WRITTEN TASK:
Please identify every line in the entries below that contains the word "Kumar", and copy each of those lines in full.

Start of RECORDS

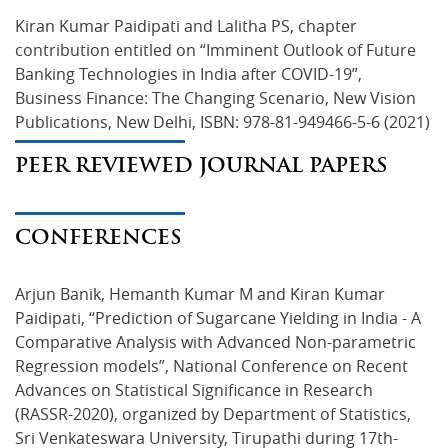
Kiran Kumar Paidipati and Lalitha PS, chapter 
contribution entitled on “Imminent Outlook of Future 
Banking Technologies in India after COVID-19”, 
Business Finance: The Changing Scenario, New Vision 
Publications, New Delhi, ISBN: 978-81-949466-5-6 (2021)
PEER REVIEWED JOURNAL PAPERS
CONFERENCES
Arjun Banik, Hemanth Kumar M and Kiran Kumar 
Paidipati, “Prediction of Sugarcane Yielding in India - A 
Comparative Analysis with Advanced Non-parametric 
Regression models”, National Conference on Recent 
Advances on Statistical Significance in Research 
(RASSR-2020), organized by Department of Statistics, 
Sri Venkateswara University, Tirupathi during 17th-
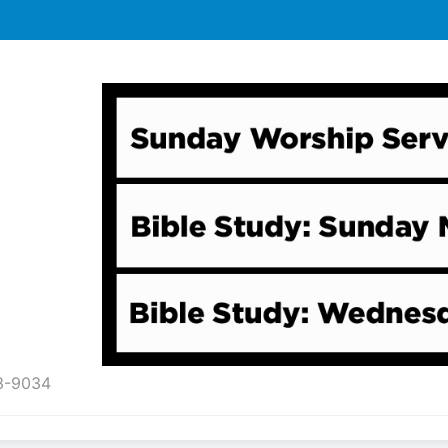
43-9034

End of RECORDS

EXERCISE OUTPUT:
Kiran Kumar Paidipati and Lalitha PS, chapter 
Arjun Banik, Hemanth Kumar M and Kiran Kumar 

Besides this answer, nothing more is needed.